- [Exercise details] Please go line by line through the material and copy each one containing the word "collection".

== Segment start ==

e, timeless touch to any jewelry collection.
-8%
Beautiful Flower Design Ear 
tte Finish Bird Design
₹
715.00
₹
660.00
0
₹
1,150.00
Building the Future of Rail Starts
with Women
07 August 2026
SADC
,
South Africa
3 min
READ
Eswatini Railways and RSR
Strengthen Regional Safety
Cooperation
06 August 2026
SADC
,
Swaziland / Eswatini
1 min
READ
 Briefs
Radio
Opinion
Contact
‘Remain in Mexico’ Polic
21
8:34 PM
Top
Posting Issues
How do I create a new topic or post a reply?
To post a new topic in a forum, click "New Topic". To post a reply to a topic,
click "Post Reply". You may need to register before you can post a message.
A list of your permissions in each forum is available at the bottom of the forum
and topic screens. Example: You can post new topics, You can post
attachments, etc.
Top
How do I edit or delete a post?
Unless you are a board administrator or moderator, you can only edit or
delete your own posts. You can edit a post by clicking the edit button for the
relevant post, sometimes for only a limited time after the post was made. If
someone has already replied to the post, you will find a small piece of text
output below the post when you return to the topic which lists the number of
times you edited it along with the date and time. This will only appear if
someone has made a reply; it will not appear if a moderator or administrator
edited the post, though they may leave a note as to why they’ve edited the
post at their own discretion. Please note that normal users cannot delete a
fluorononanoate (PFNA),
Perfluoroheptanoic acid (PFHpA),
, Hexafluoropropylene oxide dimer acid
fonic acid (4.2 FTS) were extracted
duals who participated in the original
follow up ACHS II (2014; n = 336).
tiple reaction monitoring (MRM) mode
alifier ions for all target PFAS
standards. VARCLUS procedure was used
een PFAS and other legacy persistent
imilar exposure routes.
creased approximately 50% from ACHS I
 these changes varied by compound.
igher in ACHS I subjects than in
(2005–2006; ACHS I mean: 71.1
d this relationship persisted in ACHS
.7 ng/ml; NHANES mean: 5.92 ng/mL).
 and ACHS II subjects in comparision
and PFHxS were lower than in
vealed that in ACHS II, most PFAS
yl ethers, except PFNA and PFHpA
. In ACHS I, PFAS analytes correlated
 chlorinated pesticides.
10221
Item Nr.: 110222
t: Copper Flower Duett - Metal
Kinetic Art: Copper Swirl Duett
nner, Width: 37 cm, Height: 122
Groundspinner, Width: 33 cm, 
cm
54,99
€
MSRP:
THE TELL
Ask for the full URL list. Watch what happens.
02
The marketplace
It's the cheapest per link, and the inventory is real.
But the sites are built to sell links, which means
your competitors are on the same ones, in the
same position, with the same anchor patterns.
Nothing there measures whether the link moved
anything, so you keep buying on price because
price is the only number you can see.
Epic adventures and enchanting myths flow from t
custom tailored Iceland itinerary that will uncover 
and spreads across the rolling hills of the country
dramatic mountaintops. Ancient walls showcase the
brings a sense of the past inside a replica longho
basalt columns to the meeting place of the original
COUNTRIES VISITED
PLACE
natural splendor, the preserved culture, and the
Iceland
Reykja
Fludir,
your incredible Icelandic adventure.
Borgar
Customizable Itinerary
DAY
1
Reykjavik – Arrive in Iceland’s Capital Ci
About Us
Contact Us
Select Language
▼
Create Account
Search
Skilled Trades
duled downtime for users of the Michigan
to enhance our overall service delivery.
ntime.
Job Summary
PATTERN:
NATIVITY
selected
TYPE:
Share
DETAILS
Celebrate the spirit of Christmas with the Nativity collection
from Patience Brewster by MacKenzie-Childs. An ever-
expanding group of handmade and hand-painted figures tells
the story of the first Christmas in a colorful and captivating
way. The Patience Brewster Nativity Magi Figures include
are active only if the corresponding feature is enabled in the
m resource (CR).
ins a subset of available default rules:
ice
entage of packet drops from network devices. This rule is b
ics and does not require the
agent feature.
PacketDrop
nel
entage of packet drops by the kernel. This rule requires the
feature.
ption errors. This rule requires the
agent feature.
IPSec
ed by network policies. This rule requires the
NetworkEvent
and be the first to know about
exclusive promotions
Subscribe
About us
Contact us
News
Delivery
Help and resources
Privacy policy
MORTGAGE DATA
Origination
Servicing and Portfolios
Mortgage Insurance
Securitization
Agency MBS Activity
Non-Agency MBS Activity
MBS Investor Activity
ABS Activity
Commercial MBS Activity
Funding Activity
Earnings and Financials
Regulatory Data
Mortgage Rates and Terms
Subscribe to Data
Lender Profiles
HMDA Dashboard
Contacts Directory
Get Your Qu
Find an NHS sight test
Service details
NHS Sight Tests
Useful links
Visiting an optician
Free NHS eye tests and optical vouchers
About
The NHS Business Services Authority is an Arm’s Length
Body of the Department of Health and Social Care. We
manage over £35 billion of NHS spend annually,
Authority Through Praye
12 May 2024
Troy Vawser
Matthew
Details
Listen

== Segment end ==

- [Task result]
e, timeless touch to any jewelry collection.
Celebrate the spirit of Christmas with the Nativity collection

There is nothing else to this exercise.